Assignment:
Repeat every line below exactly as it reads.

Extracted records:
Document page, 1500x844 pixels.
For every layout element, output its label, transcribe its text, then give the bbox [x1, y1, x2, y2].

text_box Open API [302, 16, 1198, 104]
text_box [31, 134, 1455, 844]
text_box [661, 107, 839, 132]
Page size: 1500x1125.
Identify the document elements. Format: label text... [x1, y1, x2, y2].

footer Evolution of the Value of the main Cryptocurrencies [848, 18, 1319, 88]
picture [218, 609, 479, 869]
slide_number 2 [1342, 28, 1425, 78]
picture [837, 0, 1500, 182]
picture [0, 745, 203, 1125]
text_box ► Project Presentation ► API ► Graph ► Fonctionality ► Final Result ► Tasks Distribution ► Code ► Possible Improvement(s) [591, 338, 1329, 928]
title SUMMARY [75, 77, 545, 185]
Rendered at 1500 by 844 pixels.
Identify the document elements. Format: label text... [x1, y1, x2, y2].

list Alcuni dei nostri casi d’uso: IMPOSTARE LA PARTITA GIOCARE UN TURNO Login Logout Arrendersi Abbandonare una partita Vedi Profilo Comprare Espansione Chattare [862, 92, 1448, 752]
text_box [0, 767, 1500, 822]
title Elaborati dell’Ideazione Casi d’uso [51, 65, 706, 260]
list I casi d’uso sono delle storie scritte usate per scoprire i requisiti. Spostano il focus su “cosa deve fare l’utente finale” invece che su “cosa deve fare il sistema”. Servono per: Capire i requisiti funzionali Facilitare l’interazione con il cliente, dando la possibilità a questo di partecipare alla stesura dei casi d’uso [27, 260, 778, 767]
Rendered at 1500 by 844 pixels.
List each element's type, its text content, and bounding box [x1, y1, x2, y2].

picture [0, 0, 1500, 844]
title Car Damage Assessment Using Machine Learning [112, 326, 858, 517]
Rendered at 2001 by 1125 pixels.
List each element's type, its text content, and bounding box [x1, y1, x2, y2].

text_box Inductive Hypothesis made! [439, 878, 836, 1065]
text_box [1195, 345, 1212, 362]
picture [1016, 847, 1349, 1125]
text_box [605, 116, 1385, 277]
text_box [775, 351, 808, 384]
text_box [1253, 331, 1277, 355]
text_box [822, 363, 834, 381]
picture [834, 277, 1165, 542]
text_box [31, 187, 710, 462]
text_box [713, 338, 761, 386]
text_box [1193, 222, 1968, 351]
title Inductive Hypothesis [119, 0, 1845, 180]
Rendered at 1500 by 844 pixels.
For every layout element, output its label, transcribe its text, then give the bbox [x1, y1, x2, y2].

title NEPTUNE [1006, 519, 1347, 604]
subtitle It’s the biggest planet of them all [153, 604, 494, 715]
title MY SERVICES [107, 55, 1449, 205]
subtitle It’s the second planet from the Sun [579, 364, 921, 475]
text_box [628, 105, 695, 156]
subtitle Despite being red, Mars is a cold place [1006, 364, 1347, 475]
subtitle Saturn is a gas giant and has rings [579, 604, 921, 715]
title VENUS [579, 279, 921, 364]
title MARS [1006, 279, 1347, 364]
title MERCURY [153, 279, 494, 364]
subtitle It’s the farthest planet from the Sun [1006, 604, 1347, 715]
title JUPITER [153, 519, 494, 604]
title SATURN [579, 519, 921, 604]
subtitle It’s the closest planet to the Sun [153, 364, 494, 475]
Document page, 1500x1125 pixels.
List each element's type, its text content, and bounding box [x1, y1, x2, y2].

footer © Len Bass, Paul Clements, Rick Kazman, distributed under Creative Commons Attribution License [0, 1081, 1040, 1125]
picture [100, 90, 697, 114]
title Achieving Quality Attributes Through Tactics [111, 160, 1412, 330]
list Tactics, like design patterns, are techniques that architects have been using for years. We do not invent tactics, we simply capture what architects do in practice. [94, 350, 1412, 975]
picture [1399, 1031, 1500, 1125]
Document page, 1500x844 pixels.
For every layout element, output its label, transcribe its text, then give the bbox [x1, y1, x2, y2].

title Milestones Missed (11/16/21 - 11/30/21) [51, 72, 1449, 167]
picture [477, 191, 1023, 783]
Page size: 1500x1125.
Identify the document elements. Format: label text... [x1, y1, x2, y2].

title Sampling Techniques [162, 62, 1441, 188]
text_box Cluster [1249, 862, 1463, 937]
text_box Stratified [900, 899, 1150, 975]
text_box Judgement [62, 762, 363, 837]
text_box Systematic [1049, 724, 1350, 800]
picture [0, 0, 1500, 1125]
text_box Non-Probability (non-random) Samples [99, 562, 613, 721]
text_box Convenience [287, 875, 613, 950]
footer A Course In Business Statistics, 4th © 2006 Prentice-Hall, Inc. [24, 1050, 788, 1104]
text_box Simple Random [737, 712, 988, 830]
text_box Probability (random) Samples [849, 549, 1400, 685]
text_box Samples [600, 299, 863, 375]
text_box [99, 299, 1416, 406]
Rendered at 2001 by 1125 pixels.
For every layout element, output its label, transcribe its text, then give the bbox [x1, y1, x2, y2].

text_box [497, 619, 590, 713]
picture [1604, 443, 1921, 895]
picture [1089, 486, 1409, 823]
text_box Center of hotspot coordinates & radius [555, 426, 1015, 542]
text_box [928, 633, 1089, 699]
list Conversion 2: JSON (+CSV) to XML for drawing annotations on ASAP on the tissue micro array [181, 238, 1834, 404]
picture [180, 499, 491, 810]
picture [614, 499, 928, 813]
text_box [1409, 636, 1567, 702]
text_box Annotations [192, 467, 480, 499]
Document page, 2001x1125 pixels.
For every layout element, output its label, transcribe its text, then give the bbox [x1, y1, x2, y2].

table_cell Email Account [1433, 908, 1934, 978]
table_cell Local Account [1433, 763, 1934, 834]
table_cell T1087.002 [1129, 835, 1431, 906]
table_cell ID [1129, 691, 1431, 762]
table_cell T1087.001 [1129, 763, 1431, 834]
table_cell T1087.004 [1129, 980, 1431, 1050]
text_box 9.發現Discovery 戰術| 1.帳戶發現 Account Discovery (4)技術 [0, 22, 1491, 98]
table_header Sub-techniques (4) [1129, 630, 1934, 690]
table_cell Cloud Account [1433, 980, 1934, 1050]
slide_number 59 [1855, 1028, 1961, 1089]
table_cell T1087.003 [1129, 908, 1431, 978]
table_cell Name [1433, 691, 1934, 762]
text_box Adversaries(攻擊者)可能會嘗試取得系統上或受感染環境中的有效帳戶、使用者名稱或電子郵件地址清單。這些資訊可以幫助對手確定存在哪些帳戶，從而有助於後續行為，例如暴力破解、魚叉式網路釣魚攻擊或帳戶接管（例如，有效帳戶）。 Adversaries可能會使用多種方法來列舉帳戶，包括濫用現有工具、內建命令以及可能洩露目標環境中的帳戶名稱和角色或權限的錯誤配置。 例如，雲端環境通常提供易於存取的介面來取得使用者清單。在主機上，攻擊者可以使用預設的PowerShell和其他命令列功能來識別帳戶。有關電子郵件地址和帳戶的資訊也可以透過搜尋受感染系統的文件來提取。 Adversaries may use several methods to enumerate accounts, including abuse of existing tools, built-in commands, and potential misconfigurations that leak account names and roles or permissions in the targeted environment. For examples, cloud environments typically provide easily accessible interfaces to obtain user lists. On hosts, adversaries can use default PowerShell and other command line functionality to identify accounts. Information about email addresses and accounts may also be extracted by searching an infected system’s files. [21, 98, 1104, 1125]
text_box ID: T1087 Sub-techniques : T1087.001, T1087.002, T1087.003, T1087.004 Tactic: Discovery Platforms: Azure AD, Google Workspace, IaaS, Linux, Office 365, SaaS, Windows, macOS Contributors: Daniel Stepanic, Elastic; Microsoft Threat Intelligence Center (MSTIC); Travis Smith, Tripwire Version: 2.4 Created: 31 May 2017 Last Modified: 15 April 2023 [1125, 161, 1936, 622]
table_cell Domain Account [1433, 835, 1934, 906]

Response:
Document page, 1500x844 pixels.
For every layout element, output its label, transcribe its text, then give the bbox [x1, y1, x2, y2].

text_box Open API [302, 16, 1198, 104]
text_box [31, 134, 1455, 844]
text_box [661, 107, 839, 132]
Page size: 1500x1125.
Identify the document elements. Format: label text... [x1, y1, x2, y2].

footer Evolution of the Value of the main Cryptocurrencies [848, 18, 1319, 88]
picture [218, 609, 479, 869]
slide_number 2 [1342, 28, 1425, 78]
picture [837, 0, 1500, 182]
picture [0, 745, 203, 1125]
text_box ► Project Presentation ► API ► Graph ► Fonctionality ► Final Result ► Tasks Distribution ► Code ► Possible Improvement(s) [591, 338, 1329, 928]
title SUMMARY [75, 77, 545, 185]
Rendered at 1500 by 844 pixels.
Identify the document elements. Format: label text... [x1, y1, x2, y2].

list Alcuni dei nostri casi d’uso: IMPOSTARE LA PARTITA GIOCARE UN TURNO Login Logout Arrendersi Abbandonare una partita Vedi Profilo Comprare Espansione Chattare [862, 92, 1448, 752]
text_box [0, 767, 1500, 822]
title Elaborati dell’Ideazione Casi d’uso [51, 65, 706, 260]
list I casi d’uso sono delle storie scritte usate per scoprire i requisiti. Spostano il focus su “cosa deve fare l’utente finale” invece che su “cosa deve fare il sistema”. Servono per: Capire i requisiti funzionali Facilitare l’interazione con il cliente, dando la possibilità a questo di partecipare alla stesura dei casi d’uso [27, 260, 778, 767]
Rendered at 1500 by 844 pixels.
List each element's type, its text content, and bounding box [x1, y1, x2, y2].

picture [0, 0, 1500, 844]
title Car Damage Assessment Using Machine Learning [112, 326, 858, 517]
Rendered at 2001 by 1125 pixels.
List each element's type, its text content, and bounding box [x1, y1, x2, y2].

text_box Inductive Hypothesis made! [439, 878, 836, 1065]
text_box [1195, 345, 1212, 362]
picture [1016, 847, 1349, 1125]
text_box [605, 116, 1385, 277]
text_box [775, 351, 808, 384]
text_box [1253, 331, 1277, 355]
text_box [822, 363, 834, 381]
picture [834, 277, 1165, 542]
text_box [31, 187, 710, 462]
text_box [713, 338, 761, 386]
text_box [1193, 222, 1968, 351]
title Inductive Hypothesis [119, 0, 1845, 180]
Rendered at 1500 by 844 pixels.
For every layout element, output its label, transcribe its text, then give the bbox [x1, y1, x2, y2].

title NEPTUNE [1006, 519, 1347, 604]
subtitle It’s the biggest planet of them all [153, 604, 494, 715]
title MY SERVICES [107, 55, 1449, 205]
subtitle It’s the second planet from the Sun [579, 364, 921, 475]
text_box [628, 105, 695, 156]
subtitle Despite being red, Mars is a cold place [1006, 364, 1347, 475]
subtitle Saturn is a gas giant and has rings [579, 604, 921, 715]
title VENUS [579, 279, 921, 364]
title MARS [1006, 279, 1347, 364]
title MERCURY [153, 279, 494, 364]
subtitle It’s the farthest planet from the Sun [1006, 604, 1347, 715]
title JUPITER [153, 519, 494, 604]
title SATURN [579, 519, 921, 604]
subtitle It’s the closest planet to the Sun [153, 364, 494, 475]
Document page, 1500x1125 pixels.
List each element's type, its text content, and bounding box [x1, y1, x2, y2].

footer © Len Bass, Paul Clements, Rick Kazman, distributed under Creative Commons Attribution License [0, 1081, 1040, 1125]
picture [100, 90, 697, 114]
title Achieving Quality Attributes Through Tactics [111, 160, 1412, 330]
list Tactics, like design patterns, are techniques that architects have been using for years. We do not invent tactics, we simply capture what architects do in practice. [94, 350, 1412, 975]
picture [1399, 1031, 1500, 1125]
Document page, 1500x844 pixels.
For every layout element, output its label, transcribe its text, then give the bbox [x1, y1, x2, y2].

title Milestones Missed (11/16/21 - 11/30/21) [51, 72, 1449, 167]
picture [477, 191, 1023, 783]
Page size: 1500x1125.
Identify the document elements. Format: label text... [x1, y1, x2, y2].

title Sampling Techniques [162, 62, 1441, 188]
text_box Cluster [1249, 862, 1463, 937]
text_box Stratified [900, 899, 1150, 975]
text_box Judgement [62, 762, 363, 837]
text_box Systematic [1049, 724, 1350, 800]
picture [0, 0, 1500, 1125]
text_box Non-Probability (non-random) Samples [99, 562, 613, 721]
text_box Convenience [287, 875, 613, 950]
footer A Course In Business Statistics, 4th © 2006 Prentice-Hall, Inc. [24, 1050, 788, 1104]
text_box Simple Random [737, 712, 988, 830]
text_box Probability (random) Samples [849, 549, 1400, 685]
text_box Samples [600, 299, 863, 375]
text_box [99, 299, 1416, 406]
Rendered at 2001 by 1125 pixels.
For every layout element, output its label, transcribe its text, then give the bbox [x1, y1, x2, y2].

text_box [497, 619, 590, 713]
picture [1604, 443, 1921, 895]
picture [1089, 486, 1409, 823]
text_box Center of hotspot coordinates & radius [555, 426, 1015, 542]
text_box [928, 633, 1089, 699]
list Conversion 2: JSON (+CSV) to XML for drawing annotations on ASAP on the tissue micro array [181, 238, 1834, 404]
picture [180, 499, 491, 810]
picture [614, 499, 928, 813]
text_box [1409, 636, 1567, 702]
text_box Annotations [192, 467, 480, 499]
Document page, 2001x1125 pixels.
For every layout element, output its label, transcribe its text, then give the bbox [x1, y1, x2, y2].

table_cell Email Account [1433, 908, 1934, 978]
table_cell Local Account [1433, 763, 1934, 834]
table_cell T1087.002 [1129, 835, 1431, 906]
table_cell ID [1129, 691, 1431, 762]
table_cell T1087.001 [1129, 763, 1431, 834]
table_cell T1087.004 [1129, 980, 1431, 1050]
text_box 9.發現Discovery 戰術| 1.帳戶發現 Account Discovery (4)技術 [0, 22, 1491, 98]
table_header Sub-techniques (4) [1129, 630, 1934, 690]
table_cell Cloud Account [1433, 980, 1934, 1050]
slide_number 59 [1855, 1028, 1961, 1089]
table_cell T1087.003 [1129, 908, 1431, 978]
table_cell Name [1433, 691, 1934, 762]
text_box Adversaries(攻擊者)可能會嘗試取得系統上或受感染環境中的有效帳戶、使用者名稱或電子郵件地址清單。這些資訊可以幫助對手確定存在哪些帳戶，從而有助於後續行為，例如暴力破解、魚叉式網路釣魚攻擊或帳戶接管（例如，有效帳戶）。 Adversaries可能會使用多種方法來列舉帳戶，包括濫用現有工具、內建命令以及可能洩露目標環境中的帳戶名稱和角色或權限的錯誤配置。 例如，雲端環境通常提供易於存取的介面來取得使用者清單。在主機上，攻擊者可以使用預設的PowerShell和其他命令列功能來識別帳戶。有關電子郵件地址和帳戶的資訊也可以透過搜尋受感染系統的文件來提取。 Adversaries may use several methods to enumerate accounts, including abuse of existing tools, built-in commands, and potential misconfigurations that leak account names and roles or permissions in the targeted environment. For examples, cloud environments typically provide easily accessible interfaces to obtain user lists. On hosts, adversaries can use default PowerShell and other command line functionality to identify accounts. Information about email addresses and accounts may also be extracted by searching an infected system’s files. [21, 98, 1104, 1125]
text_box ID: T1087 Sub-techniques : T1087.001, T1087.002, T1087.003, T1087.004 Tactic: Discovery Platforms: Azure AD, Google Workspace, IaaS, Linux, Office 365, SaaS, Windows, macOS Contributors: Daniel Stepanic, Elastic; Microsoft Threat Intelligence Center (MSTIC); Travis Smith, Tripwire Version: 2.4 Created: 31 May 2017 Last Modified: 15 April 2023 [1125, 161, 1936, 622]
table_cell Domain Account [1433, 835, 1934, 906]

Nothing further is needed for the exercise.